___ Texto ___

Probablemente, Mr. Atkins se levanta por las mañanas con una horrible
sequedad en la boca. Luego comienza a rememorar quién es, cuál es su
cometido y qué le espera en el día que comienza. Desayunando con el
Times comenzará a plantearse si su hija habrá terminado ya de reformar
su casa, si al perro le toca vacuna, si podrá prescindir del coche grande
la semana próxima, y esto le conducirá a la organización de su trabajo.
Su trabajo.
Lo más probable es que Mr. Atkins piense en su trabajo como esa labor
que nadie quiere pero que explica las sociedades humanas y los
sistemas políticos en toda la superficie terrestre. Su trabajo es el de
muñidor de acuerdos, punto de fricción, grasa de los engranajes y -en
cierto modo- pegamento que mantiene las personas unidas y en
armonía. Stephen Atkins es abogado, y allí donde hay un conflicto, hay
un abogado (y viceversa, susurra en mi oreja el pequeño demonio
encarnado). Además, Stephen está especializado en negociaciones. Él
pone de acuerdo a las personas. Es el jardinero que siembra el
consenso, para que florezca en blanquísimos contratos por triplicado.

___

■ Objetivo 1: Según el texto sobre Mr. Atkins, ¿en qué está especializado Stephen?
■ Objetivo 2: Cita del texto sobre Mr. Atkins el pasaje que comienza con "Lo más probable" y sigue hasta "contratos por triplicado.".
El material que aparece a continuación no es necesario para esta actividad.

___ Extracto de datos ___

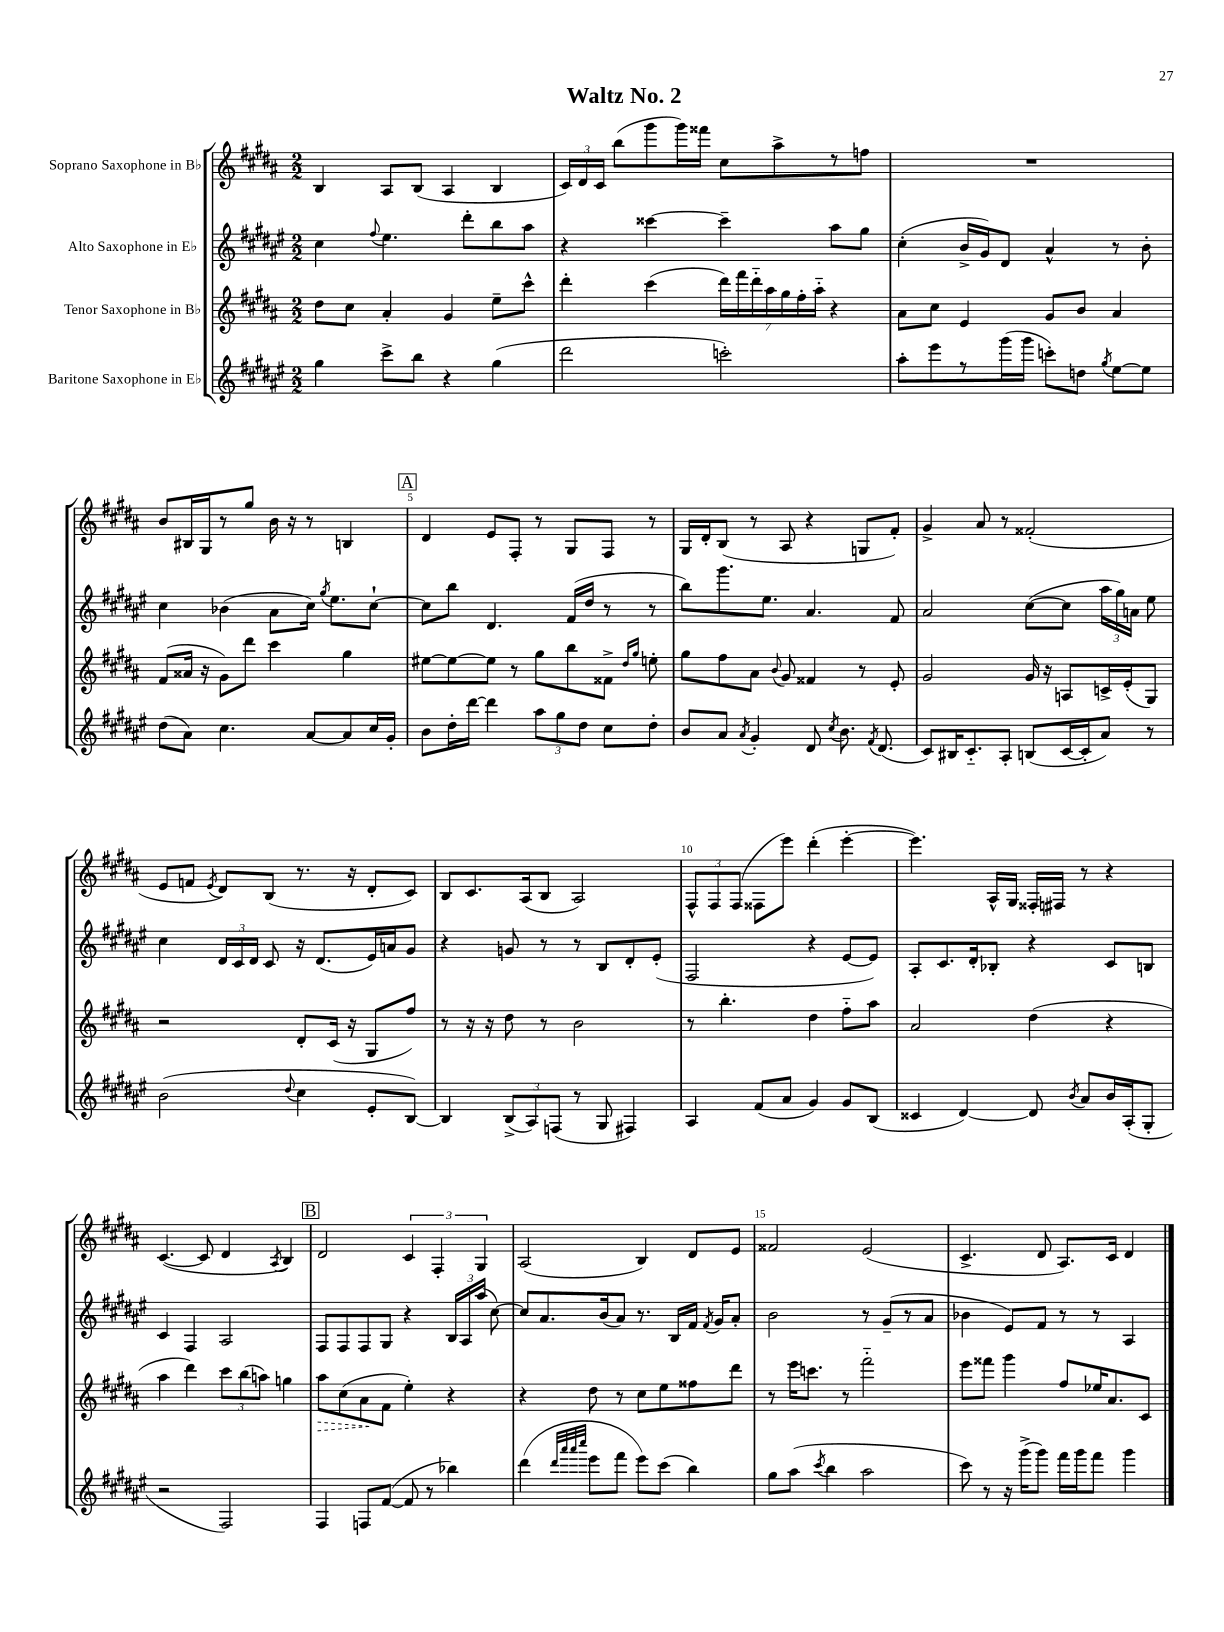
\header { title = "Waltz No. 2" }
<<
\new StaffGroup <<
\new Staff = "s0" \with { instrumentName = "Soprano Saxophone in Bb" } {
    \clef treble \key b \major \numericTimeSignature \time 2/2
    \autoBeamOff b4 ais8[ b8]( ais4 b4 |
    \tuplet 3/2 { cis'16[) dis'16 cis'16] } b''8[( gis'''8 gis'''16) fisis'''16] cis''8[ ais''8-> r8 f''8] |
    R1 |
    b'8[ bis16 gis16 r8 gis''8] b'16 r16 r8 b4 |
    \mark \markup { \box "A" } dis'4 e'8[ fis8]-. r8 gis8[ fis8] r8 |
    gis16[ dis'16-. b8]( r8 ais8 r4 g8[ fis'8]-.) |
    gis'4-> ais'8 r8 fisis'2-.( |
    e'8[ f'8] \acciaccatura { e'8 } dis'8[) b8]( r8. r16 dis'8[-. cis'8]) |
    b8[ cis'8. ais16( b8] ais2) |
    \tuplet 3/2 { fis8[-^ fis8 fis8]( } fisis8[ e'''8]) dis'''4-.( e'''4~-. |
    e'''4.) ais16[-^ gis16] fisis16[-. fis16] r8 r4 |
    cis'4.~( cis'8 dis'4 \acciaccatura { ais8 } b4) |
    \mark \markup { \box "B" } dis'2 \tuplet 3/2 { cis'4 fis4-. gis4 } |
    ais2( b4) dis'8[ e'8] |
    fisis'2 e'2( |
    cis'4.-> dis'8 ais8.[) cis'16] dis'4 \bar "|." |
}
\new Staff = "s1" \with { instrumentName = "Alto Saxophone in Eb" } {
    \clef treble \key fis \major \numericTimeSignature \time 2/2
    \autoBeamOff cis''4 \appoggiatura { fis''8 } eis''4. dis'''8[-. b''8 ais''8] |
    r4 cisis'''4~ cisis'''4-- ais''8[ gis''8] |
    cis''4-.( b'16[-> gis'16) dis'8] ais'4-^ r8 b'8-. |
    cis''4 bes'4( ais'8[ cis''16]) \acciaccatura { gis''8 } eis''8.[ cis''8]~-! |
    \mark \markup { \box "A" } cis''8[ b''8] dis'4. fis'16[( dis''16] r8 r8 |
    b''8[) gis'''8. eis''8.] ais'4. fis'8 |
    ais'2 cis''8[~( cis''8] \tuplet 3/2 { ais''16[ gis''16) a'16] } eis''8 |
    cis''4 \tuplet 3/2 { dis'16[ cis'16 dis'16] } cis'8 r16 dis'8.[( eis'16) a'16 gis'8] |
    r4 g'8 r8 r8 b8[ dis'8-. eis'8]-.( |
    fis2 r4 eis'8[~ eis'8]) |
    ais8[-. cis'8. dis'16-. bes8]-. r4 cis'8[ b8] |
    cis'4 fis4 ais2 |
    \mark \markup { \box "B" } fis8[ fis8 fis8 gis8] r4 \tuplet 3/2 { b16[ ais16 ais''16]( } cis''8~) |
    cis''8[ ais'8. b'16( ais'8]) r8. b16[ fis'16] \acciaccatura { fis'8 } gis'16[ ais'8]-. |
    b'2 r8 gis'8[--( r8 ais'8] |
    bes'4 eis'8[) fis'8] r8 r8 ais4 \bar "|." |
}
\new Staff = "s2" \with { instrumentName = "Tenor Saxophone in Bb" } {
    \clef treble \key b \major \numericTimeSignature \time 2/2
    \autoBeamOff dis''8[ cis''8] ais'4-. gis'4 e''8[-- cis'''8]-^ |
    dis'''4-. cis'''4( \tuplet 7/4 { dis'''16[) fis'''16 dis'''16-_ ais''16 gis''16 fis''16-. ais''16]-_ } r4 |
    ais'8[ cis''8] e'4 gis'8[ b'8] ais'4 |
    fis'8[( aisis'16] r16 gis'8[) dis'''8] cis'''4 gis''4 |
    \mark \markup { \box "A" } eis''8[~ eis''8~ eis''8] r8 gis''8[ b''8 fisis'8]-> \grace { dis''16[ gis''16] } e''8-. |
    gis''8[ fis''8 ais'8] \appoggiatura { b'8 } gis'8 fisis'4 r8 e'8-. |
    gis'2 gis'16 r16 a8[ c'16-> e'16-.( gis8]) |
    r2 dis'8[-. cis'16]( r16 gis8[ fis''8]) |
    r8 r16 r16 dis''8 r8 b'2 |
    r8 b''4.-. dis''4 fis''8[-_ ais''8] |
    ais'2 dis''4( r4 |
    ais''4 dis'''4) \tuplet 3/2 { cis'''8[ b''8( a''8]) } g''4 |
    \mark \markup { \box "B" } \once \override Hairpin.style = #'dashed-line ais''8[\> cis''8( ais'8\! fis'8] e''4-.) r4 |
    r4 dis''8 r8 cis''8[ e''8 fisis''8 dis'''8] |
    r8 e'''16[ c'''8.] r8 fis'''2-_ |
    e'''8[ fisis'''8] gis'''4 fis''8[ ees''16 ais'8. cis'8] \bar "|." |
}
\new Staff = "s3" \with { instrumentName = "Baritone Saxophone in Eb" } {
    \clef treble \key fis \major \numericTimeSignature \time 2/2
    \autoBeamOff gis''4 cis'''8[-> b''8] r4 gis''4( |
    dis'''2 c'''2-.) |
    ais''8[-. eis'''8 r8 gis'''16( gis'''16] c'''8[-.) d''8] \acciaccatura { gis''8 } eis''8[~ eis''8] |
    dis''8[( ais'8]) cis''4. ais'8[~ ais'8 cis''16 gis'16]-. |
    \mark \markup { \box "A" } b'8[ dis''16-. dis'''16]~ dis'''4 \tuplet 3/2 { ais''8[ gis''8 dis''8] } cis''8[ dis''8]-. |
    b'8[ ais'8] \acciaccatura { ais'8 } gis'4-. dis'8 \acciaccatura { cis''8 } b'8. \acciaccatura { fis'8 } dis'8.( |
    cis'8[) bis16 cis'8.-_ ais8]-. b8[( cis'16~ cis'16-. ais'8]) r8 |
    b'2( \appoggiatura { dis''8 } cis''4 eis'8[-. b8]~) |
    b4 \tuplet 3/2 { b8[->( ais8) f8]( } r8 gis8 fis4) |
    ais4 fis'8[( ais'8] gis'4) gis'8[ b8]( |
    cisis'4 dis'4~) dis'8 \acciaccatura { b'8 } ais'8[ b'16 ais16-.( gis8]-. |
    r2 fis2) |
    \mark \markup { \box "B" } fis4 f8[ fis'8]~( fis'8 r8 bes''4) |
    dis'''4( \grace { dis'''32[ ais'''32 ais'''32 cis''''32] } eis'''8[ fis'''8] eis'''8[) cis'''8]( b''4) |
    gis''8[ ais''8]( \acciaccatura { cis'''8 } b''4 ais''2 |
    cis'''8) r8 r16 gis'''16[->( gis'''8]) fis'''16[ gis'''16 fis'''8] gis'''4 \bar "|." |
}
>>
>>
\layout { \context { \Score \override BarNumber.break-visibility = ##(#f #t #t) barNumberVisibility = #(every-nth-bar-number-visible 5) } }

___

■ Respuesta correcta 1: En negociaciones.

■ Respuesta correcta 2:
Lo más probable es que Mr. Atkins piense en su trabajo como esa labor
que nadie quiere pero que explica las sociedades humanas y los
sistemas políticos en toda la superficie terrestre. Su trabajo es el de
muñidor de acuerdos, punto de fricción, grasa de los engranajes y -en
cierto modo- pegamento que mantiene las personas unidas y en
armonía. Stephen Atkins es abogado, y allí donde hay un conflicto, hay
un abogado (y viceversa, susurra en mi oreja el pequeño demonio
encarnado). Además, Stephen está especializado en negociaciones. Él
pone de acuerdo a las personas. Es el jardinero que siembra el
consenso, para que florezca en blanquísimos contratos por triplicado.